■ What needs to be done: Look at every line of the material below and tally those containing "round". Reply with the total alone.

■ Data provided:
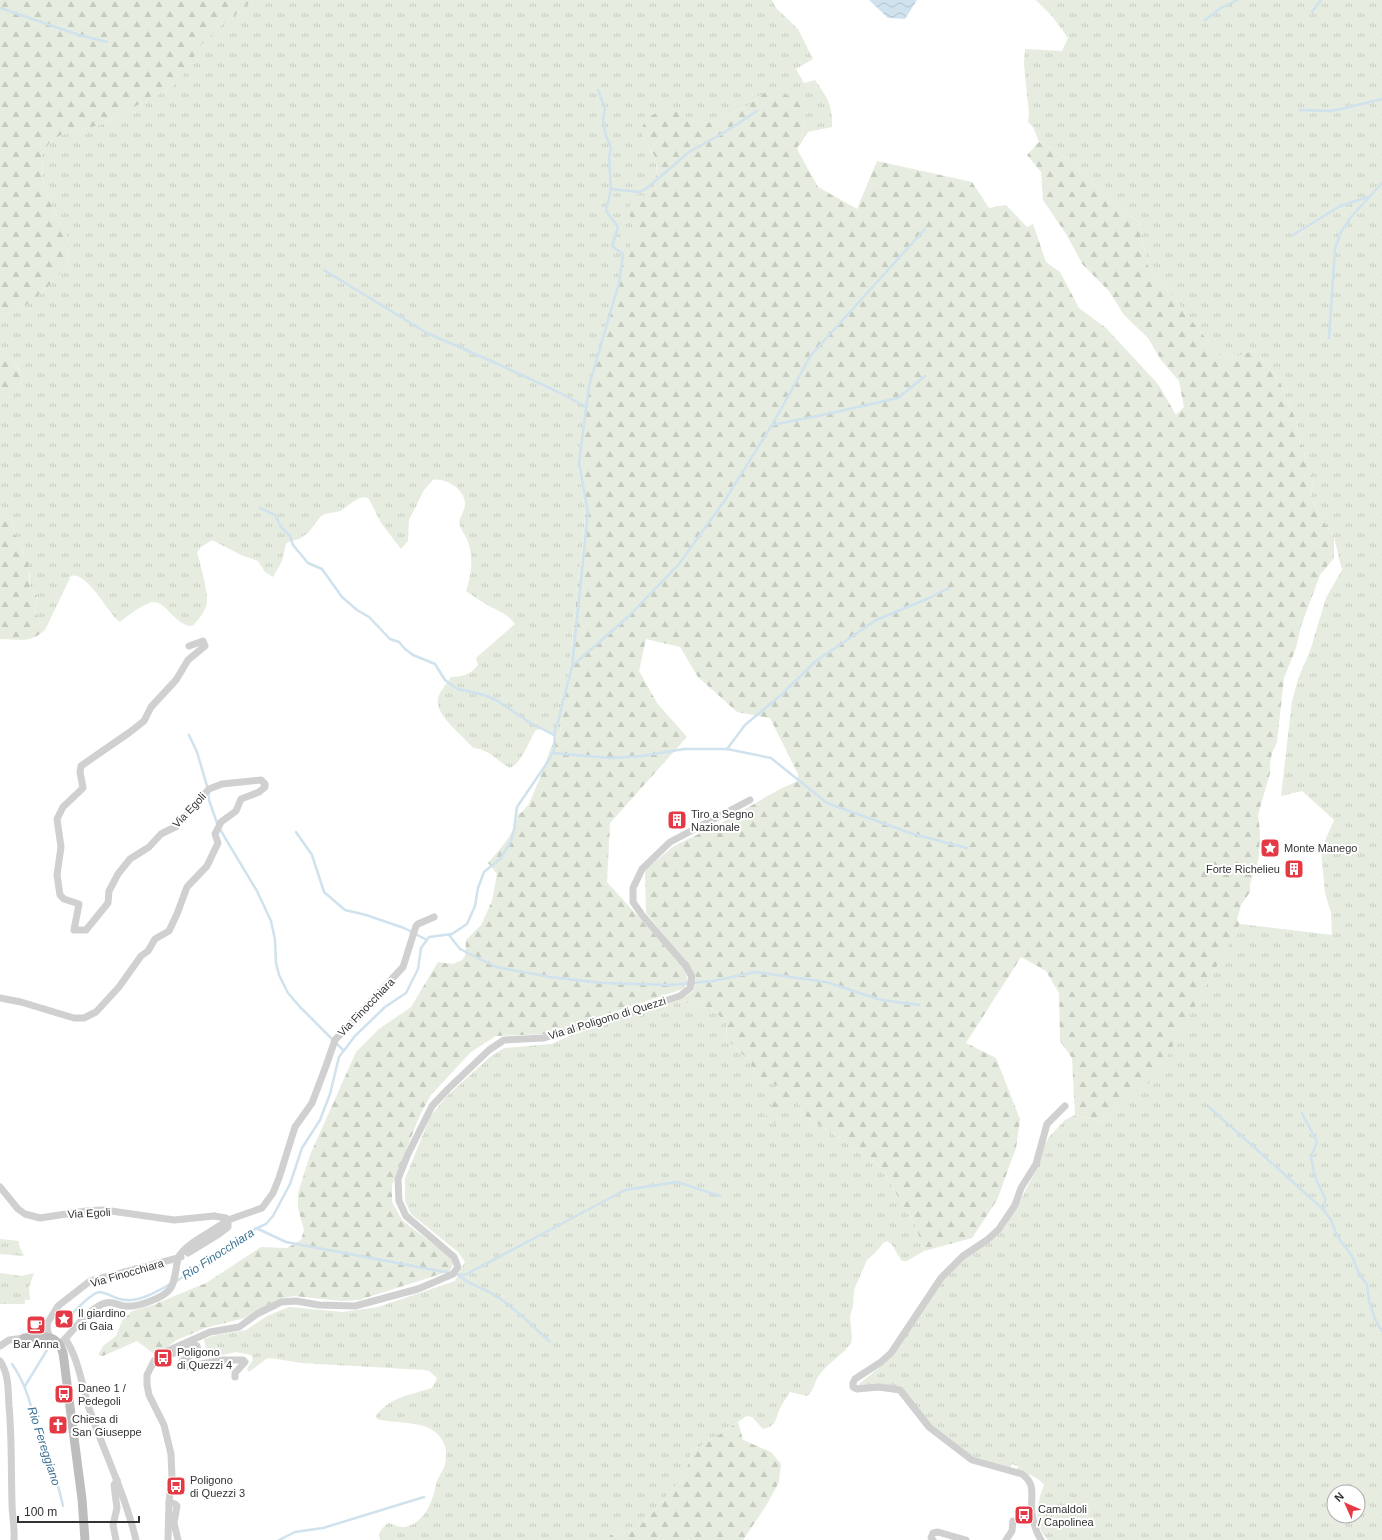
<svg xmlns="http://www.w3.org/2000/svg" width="1382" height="1540" viewBox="0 0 1382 1540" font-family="Helvetica,sans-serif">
	<defs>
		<pattern id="grass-tufts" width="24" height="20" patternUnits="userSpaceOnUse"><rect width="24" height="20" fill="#e6ecdf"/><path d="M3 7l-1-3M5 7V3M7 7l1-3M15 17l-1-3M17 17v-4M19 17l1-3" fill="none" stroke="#c6cbc0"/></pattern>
		<pattern id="forest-firs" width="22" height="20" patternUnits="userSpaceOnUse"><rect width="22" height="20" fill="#e6ecdf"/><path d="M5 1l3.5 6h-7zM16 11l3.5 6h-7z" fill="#c6cbc0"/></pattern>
		<pattern id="water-waves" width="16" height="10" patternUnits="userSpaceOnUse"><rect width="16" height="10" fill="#cfe2ee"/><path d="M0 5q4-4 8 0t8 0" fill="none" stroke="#b2c2cd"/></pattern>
	</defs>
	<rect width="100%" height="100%" fill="#fff"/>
	<!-- grass -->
	<g fill="url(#grass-tufts)" fill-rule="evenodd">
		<path d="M252,0H772L776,8L798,29L813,59L796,69L804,83L815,80C827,98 833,104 832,127L808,132L797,149L806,122L762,94L746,107L727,115L718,122L697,123L670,108L643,137L656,159V181L653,191L629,208L635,234L588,386L578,468L583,496L585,518L568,678L560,731L556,737L543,729L536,730C529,740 522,763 510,768C497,761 487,748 473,748C464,736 434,715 438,698C440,691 447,683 451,677C463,677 471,674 478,665L476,658L515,624C507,613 497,611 486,604C479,600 473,596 466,591C472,574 474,554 466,537C464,533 461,530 460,526C457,518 466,511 465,503C465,490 445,477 433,480L424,490L409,520L408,541L401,549L381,523L369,499C358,493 349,507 340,511C334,513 327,512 321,516L308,533L299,539L288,542L286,544L282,561L273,577L265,572L258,561L243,556L212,540L201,547L197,552C201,568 207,586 207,602C206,611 198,621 192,626C174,626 164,596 149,603C139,607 129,615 120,622C108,614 87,570 71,576L45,630L34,611L37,595L30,586V575L24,557L23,546L14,533L13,523L11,518L0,507V405C8,400 28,383 21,372C19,368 14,364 10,360C6,355 6,351 0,348V318L30,303L51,284L67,263L69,250L67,236L59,222L43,182L42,154L50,142L61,135L99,125L122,115L132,108L171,88L201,45L221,25L243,9Z"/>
		<path d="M1036,0H1382V1540H1048C1032,1524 1037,1503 1044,1485C1038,1476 1027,1474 1017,1471L1018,1466L1011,1464L1010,1467L971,1456L931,1426L905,1394L858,1387L859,1384L879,1368L940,1282L969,1254L989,1242L1004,1229L1018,1205L1039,1164L1045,1144L1049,1137L1065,1120L1075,1115L1101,1121L1155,1077L1240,924L1332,935L1331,913L1325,893L1321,850L1334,820L1302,791L1281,796L1292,701L1298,679L1310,651L1326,598L1342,570L1334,537L1320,516L1311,496L1313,478L1299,437L1297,423L1280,382L1255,350L1224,361L1148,266L1139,222L1108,201L1086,175L1068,159L1039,142L1033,127L1028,122L1029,114L1024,63L1025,49L1062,51L1068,38L1052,16ZM1334,1492H1358V1516H1334Z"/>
		<path d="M682,999L692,1006L711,1008L726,1022L727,1039L749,1061L760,1079L782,1087L765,1121L775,1123L797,1090L801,1113L879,1165L915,1225L924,1251L907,1261H902C896,1254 895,1245 887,1241L883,1243L876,1252L867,1260L854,1290L853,1306L850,1316L852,1338L851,1343C842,1356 826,1364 818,1377C814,1383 814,1391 807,1396L790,1392C787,1397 784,1401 781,1406C776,1416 777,1427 763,1429L752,1417L747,1416L700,1447L692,1450L685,1475L639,1527L626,1532L610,1535L609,1540H380C378,1532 382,1528 388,1523C393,1524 398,1527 403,1527C407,1527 411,1525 415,1523C430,1513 433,1497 437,1481C438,1477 441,1474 443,1470C449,1456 447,1441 434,1431C418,1420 395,1424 377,1419L376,1416C387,1398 413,1394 432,1388L437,1378L429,1371L424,1370L301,1363L271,1358L266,1359L249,1372L247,1369L253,1360L251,1355L236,1352L209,1358L205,1355L206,1350L204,1339L217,1335L246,1330L267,1316L289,1307L343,1312L378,1307L455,1281L465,1262L458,1252L411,1214L405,1201V1179L430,1117L446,1097L490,1057L504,1048L551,1044L575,1034Z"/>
		<path d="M0,1239L19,1241V1245L24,1256L0,1254Z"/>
		<path d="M0,1273L21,1276L34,1273L29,1287L30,1300H25V1304H0Z"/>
	</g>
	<!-- forest -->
	<g fill="url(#forest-firs)">
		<path d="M0,0H252L243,9L221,25L201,45L181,79L171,88L132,108L122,115L99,125L61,135L50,142L42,154L43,182L59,222L67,236L69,250L67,263L51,284L30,303L0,318Z"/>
		<path d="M772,90L802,101L806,122L797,149L818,187L857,209L877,161L972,182L989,208L1006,205L1027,227L1033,224L1046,262L1060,272L1079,308L1106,328L1158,384L1176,415L1184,407L1179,381L1161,360L1148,338L1124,315L1109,291L1083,265L1066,234L1043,200L1041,172L1027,155L1039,142L1068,159L1086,175L1108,201L1139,222L1148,266L1224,361L1255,350L1280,382L1297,423L1299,437L1313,478L1311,496L1320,516L1334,537V558L1320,575L1301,626L1296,648L1284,678L1277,742L1272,753L1270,763V773L1258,815L1260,831L1259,857L1254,874L1250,883V892L1241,905L1237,919L1240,924L1156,1077L1101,1121L1075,1115L1072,1058L1060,1041L1059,993L1046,971L1021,957L966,1043L996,1058L1020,1119L1016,1148L997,1200L972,1238L924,1251L915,1225L879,1165L801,1113L797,1091L775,1123L764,1121L781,1087L760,1079L749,1061L727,1039L726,1022L711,1008L692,1006L682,999L693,991L696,977L687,963L646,913L645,870L674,846L721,823L780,789L798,781V774L770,718L737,712L698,677L680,647L646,639L639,671L657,703L687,737L610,823L607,882L684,967L688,981L683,989L547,1034L496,1036L471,1052L431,1095L420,1115L392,1185V1202L402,1220L451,1258L453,1264L450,1271L359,1300L341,1301L294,1296L278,1299L245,1318L205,1328L177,1340L160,1352L154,1354L137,1341L103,1356L98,1355L103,1346L116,1336L122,1321L132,1311L153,1305L206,1283L261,1247L287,1248L301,1240L304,1230L298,1208V1193L310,1155L356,1052L379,1029L411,1007L438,962L453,964L462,960L465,956L466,940L481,925L492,901L497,874L488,863C501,848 515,833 518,814L522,812L529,804L544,768L551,747L560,731L568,678L585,518L583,496L578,468L588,386L617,282L635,235L628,208L639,195L644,196C646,195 650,193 652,191C656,186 658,163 655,157C652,150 645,143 643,136C638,119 658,111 670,108L697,123L718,122L727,115L746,107L762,94Z"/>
		<path d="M0,348C6,351 6,355 10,360C14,364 18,368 21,372C28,383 8,400 0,405Z"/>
		<path d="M0,507L11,518L13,523L14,533L23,546L24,557L28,561L30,586L37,595L34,611L45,630C29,644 20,639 0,639Z"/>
		<path d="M738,1422L743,1440L771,1452L781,1464L779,1482L766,1506L743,1540H609L610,1535L626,1532L639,1527L685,1475L692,1450L700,1447Z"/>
	</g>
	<!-- water -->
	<path fill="url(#water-waves)" d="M869,0H917L905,19L888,18Z"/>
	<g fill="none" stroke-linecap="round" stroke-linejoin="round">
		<!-- stream -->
		<g stroke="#cfe2ee" stroke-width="2.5">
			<path d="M0,8L79,35L107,42"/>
			<path d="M1312,12L1321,0"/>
			<path d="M1205,20L1221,8L1237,0"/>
			<path d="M1300,110L1330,111L1341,109L1382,99"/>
			<path d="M611,189L639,192L646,189L689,152L725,132L757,111"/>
			<path d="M1293,235L1340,206L1368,197"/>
			<path d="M324,270L427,333L498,364L554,390L587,407"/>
			<path d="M1329,338L1335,249L1341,232L1351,217L1382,183"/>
			<path d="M772,425L827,414L898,398L925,376"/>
			<path d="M260,508L275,515L281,527L290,536L293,545L308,563L322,569L342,597L357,610L369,617L390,639L399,642L405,649L413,655L435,664L445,680L453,686L458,689L484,695L496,700L529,722L554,735"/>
			<path d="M572,666L629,616L679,564L725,500L772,425L811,355L925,229"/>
			<path d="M189,735L197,752L207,786L209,800L218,826L257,891L271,921L275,940L276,963L279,975L288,993L300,1007L343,1050"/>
			<path d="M727,749L745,725L781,695L816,661L876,620L927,599L949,588"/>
			<path d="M553,753L610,758L642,756L684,749H727L771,758L827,803L913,834L967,848"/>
			<path d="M296,832L312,855L324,892L345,910L366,915L404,928L427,940"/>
			<path d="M449,935L460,949L496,967L550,977L602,983L671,985L713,981L755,972L826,982L881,1000L919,1005"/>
			<path d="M1209,1107L1324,1210"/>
			<path d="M1302,1113L1317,1142L1311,1158L1315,1177L1325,1198L1324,1210L1331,1220L1337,1236L1352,1256L1360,1276L1367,1284L1369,1301L1376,1321L1382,1331"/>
			<path d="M256,1228L286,1242L450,1273"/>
			<path d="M455,1274L465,1275L625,1190L677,1182L720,1196"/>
			<path d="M458,1275C469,1285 484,1288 496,1296C516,1309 532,1325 549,1341"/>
			<path d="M175,1282L186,1275L242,1235L266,1224L273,1216L290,1184L302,1148L320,1120L330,1094L339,1057L355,1036L385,1007L406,993L418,969L421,948L429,937L452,934L467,924L475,906L478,888L484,872L501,858L511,841L514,830L517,807L547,763L554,750L555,730L558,722L572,666L588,513L579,463L589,386L619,283L623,254L612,246L618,227L606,211L611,189L609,157L611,148L606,136L603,120L605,109L598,90"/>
			<path d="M70,1316C77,1309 90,1294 99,1292C106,1292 114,1298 120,1299C136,1304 157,1292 170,1284"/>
			<path d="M12,1364C30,1389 33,1419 43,1447C46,1454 50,1460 52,1467C57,1480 60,1493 63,1506"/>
			<path d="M25,1386L47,1350"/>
			<path d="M279,1540L295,1532L323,1528L424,1497"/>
		</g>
		<!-- street -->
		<g stroke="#d0d0d0" stroke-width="7">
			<path d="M0,998L21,1002L74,1018H84L96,1012L119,987L141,956L148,951L155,939L169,931L177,914L187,887L207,866L218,843L215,834L221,822L236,811L241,799L259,792L265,787V784L261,780L222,784L209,789L177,826L161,834L149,847L130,859L118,874L109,891L108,903L86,930H74L79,904L64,899L60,895L57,875L61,847L57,819L63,807L83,788L80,772L81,766L130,732L144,721L151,707L176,680L188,660L205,646L203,641L189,646"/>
			<path d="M0,1187L18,1209L25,1214L40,1218L86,1211L104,1210L174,1220L214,1216"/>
			<path d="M231,1219L262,1208L273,1193L279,1178L295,1127L312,1103L326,1066L335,1040L403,967L416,926L418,924L434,917"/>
			<path d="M49,1337L47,1327L48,1322L58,1306L90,1281L178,1258C185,1244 211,1232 224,1223"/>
			<path d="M65,1339C74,1329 93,1305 106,1303C112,1301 118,1305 124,1306C133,1307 140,1305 148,1302C176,1292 173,1285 178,1258L181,1257"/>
			<path d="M60,1344L65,1339C77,1354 83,1388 89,1408C104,1452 125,1494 136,1540"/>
			<path d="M0,1346L9,1340L24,1338"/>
			<path d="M165,1352L169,1355L195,1345L197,1346L198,1350L196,1352L182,1361L181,1364L185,1367L223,1360H243L245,1362L235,1373V1377"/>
			<path d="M0,1361C9,1374 8,1390 9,1406C12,1438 11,1471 12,1503C12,1516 15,1527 14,1540"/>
			<path d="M169,1502L175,1504L177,1506L174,1523L178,1540"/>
			<path d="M116,1540L113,1525L117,1508L114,1485L117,1480"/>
			<path d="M168,1540L169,1502L172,1478L171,1454L164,1425L149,1395L147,1385V1375L154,1361L165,1352L210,1332L239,1327L257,1314L281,1302L296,1301L319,1305L355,1306L418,1289L453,1274L458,1267L454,1257L406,1216L399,1201L398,1179L408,1154L432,1106L448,1089L489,1050L504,1040L544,1038L606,1020L680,996L690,988L692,977L686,966L642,915L633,902V888L642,869L670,842L750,800"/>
			<path d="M933,1540L931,1538L933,1533L938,1532L966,1540"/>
			<path d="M1006,1540L1012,1531L1013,1521"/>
			<path d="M1041,1540C1036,1532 1033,1522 1032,1512C1030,1496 1037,1485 1022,1474L972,1460L929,1427L900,1390L879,1387L857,1389L853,1387V1383L855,1379L881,1362L891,1353L941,1278L963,1256L987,1240L999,1229L1015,1205L1021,1188L1036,1164L1047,1124L1065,1106"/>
		</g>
		<!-- secondary -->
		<path stroke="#bdbdbd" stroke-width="9" d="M24,1338C42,1337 57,1332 63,1353L82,1499L85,1540"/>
		<!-- street-bridge -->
		<path stroke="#d0d0d0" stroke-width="7" d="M188,1253L219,1234L228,1227V1222L226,1218L214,1216"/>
	</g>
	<!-- icons -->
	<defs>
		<symbol id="building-square" viewBox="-11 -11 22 22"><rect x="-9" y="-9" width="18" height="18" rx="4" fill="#e63946" stroke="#fff"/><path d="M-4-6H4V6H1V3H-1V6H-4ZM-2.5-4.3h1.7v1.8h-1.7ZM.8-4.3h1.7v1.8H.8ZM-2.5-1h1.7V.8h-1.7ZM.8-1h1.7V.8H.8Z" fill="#fff"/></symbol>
		<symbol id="sight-square" viewBox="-11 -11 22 22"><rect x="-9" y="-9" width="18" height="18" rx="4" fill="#e63946" stroke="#fff"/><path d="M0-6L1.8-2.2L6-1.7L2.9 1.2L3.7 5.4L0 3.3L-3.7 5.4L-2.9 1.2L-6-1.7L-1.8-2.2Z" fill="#fff"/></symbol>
		<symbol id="cafe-square" viewBox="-11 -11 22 22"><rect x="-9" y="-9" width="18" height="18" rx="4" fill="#e63946" stroke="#fff"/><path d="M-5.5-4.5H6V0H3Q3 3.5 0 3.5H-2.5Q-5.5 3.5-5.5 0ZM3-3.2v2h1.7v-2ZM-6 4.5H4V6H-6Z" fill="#fff"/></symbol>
		<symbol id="bus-square" viewBox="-11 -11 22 22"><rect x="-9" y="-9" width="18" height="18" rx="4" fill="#e63946" stroke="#fff"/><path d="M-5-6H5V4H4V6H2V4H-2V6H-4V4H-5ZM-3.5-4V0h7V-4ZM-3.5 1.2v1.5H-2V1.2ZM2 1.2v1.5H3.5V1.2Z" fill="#fff"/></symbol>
		<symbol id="church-square" viewBox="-11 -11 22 22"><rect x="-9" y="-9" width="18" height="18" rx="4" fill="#e63946" stroke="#fff"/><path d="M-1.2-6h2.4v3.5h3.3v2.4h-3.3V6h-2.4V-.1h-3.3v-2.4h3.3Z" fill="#fff"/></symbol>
	</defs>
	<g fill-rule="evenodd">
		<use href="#building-square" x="666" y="809" width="22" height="22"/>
		<use href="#sight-square" x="1259" y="837" width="22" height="22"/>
		<use href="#building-square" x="1283" y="858" width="22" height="22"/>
		<use href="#sight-square" x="53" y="1308" width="22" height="22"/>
		<use href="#cafe-square" x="25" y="1314" width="22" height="22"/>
		<use href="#bus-square" x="152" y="1347" width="22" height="22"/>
		<use href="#bus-square" x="53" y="1383" width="22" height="22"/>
		<use href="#church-square" x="47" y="1414" width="22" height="22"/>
		<use href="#bus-square" x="165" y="1475" width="22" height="22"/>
		<use href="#bus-square" x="1013" y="1504" width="22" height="22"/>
	</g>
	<g text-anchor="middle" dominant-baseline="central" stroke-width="4" stroke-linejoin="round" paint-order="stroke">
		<!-- street labels -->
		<g font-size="11" fill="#333" stroke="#fff">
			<text transform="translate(189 810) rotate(-47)">Via Egoli</text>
			<text transform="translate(366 1007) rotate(-46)">Via Finocchiara</text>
			<text transform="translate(607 1018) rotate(-17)">Via al Poligono di Quezzi</text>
			<text transform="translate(89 1213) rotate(-3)">Via Egoli</text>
			<text transform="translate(127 1273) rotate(-16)">Via Finocchiara</text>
		</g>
		<!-- poi labels -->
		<g font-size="11" fill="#333" stroke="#fff" text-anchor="start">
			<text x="691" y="814">Tiro a Segno<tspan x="691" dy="13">Nazionale</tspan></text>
			<text x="1284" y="848">Monte Manego</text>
			<text x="1280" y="869" text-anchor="end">Forte Richelieu</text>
			<text x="78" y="1313">Il giardino<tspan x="78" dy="13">di Gaia</tspan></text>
			<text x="36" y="1344" text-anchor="middle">Bar Anna</text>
			<text x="177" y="1352">Poligono<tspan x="177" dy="13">di Quezzi 4</tspan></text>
			<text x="78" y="1388">Daneo 1 /<tspan x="78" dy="13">Pedegoli</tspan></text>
			<text x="72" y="1419">Chiesa di<tspan x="72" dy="13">San Giuseppe</tspan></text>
			<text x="190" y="1480">Poligono<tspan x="190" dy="13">di Quezzi 3</tspan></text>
			<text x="1038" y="1509">Camaldoli<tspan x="1038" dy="13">/ Capolinea</tspan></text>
		</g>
		<!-- water labels -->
		<g font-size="12" font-style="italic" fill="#3f7597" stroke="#fff">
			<text transform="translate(218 1254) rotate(-33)">Rio Finocchiara</text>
			<text transform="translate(44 1446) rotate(72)">Rio Fereggiano</text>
		</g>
	</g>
	<!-- north arrow -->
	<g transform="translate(1346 1504) rotate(315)"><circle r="19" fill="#ffffff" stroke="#adadad"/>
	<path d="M0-3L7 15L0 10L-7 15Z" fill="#e63946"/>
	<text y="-6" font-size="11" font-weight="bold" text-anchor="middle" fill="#333333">N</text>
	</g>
	<!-- scale -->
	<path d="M18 1516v6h121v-6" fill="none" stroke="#333333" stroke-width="2"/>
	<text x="24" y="1516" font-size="12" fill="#333333" stroke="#ffffff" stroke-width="3" paint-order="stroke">100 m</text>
</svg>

■ Your response: 2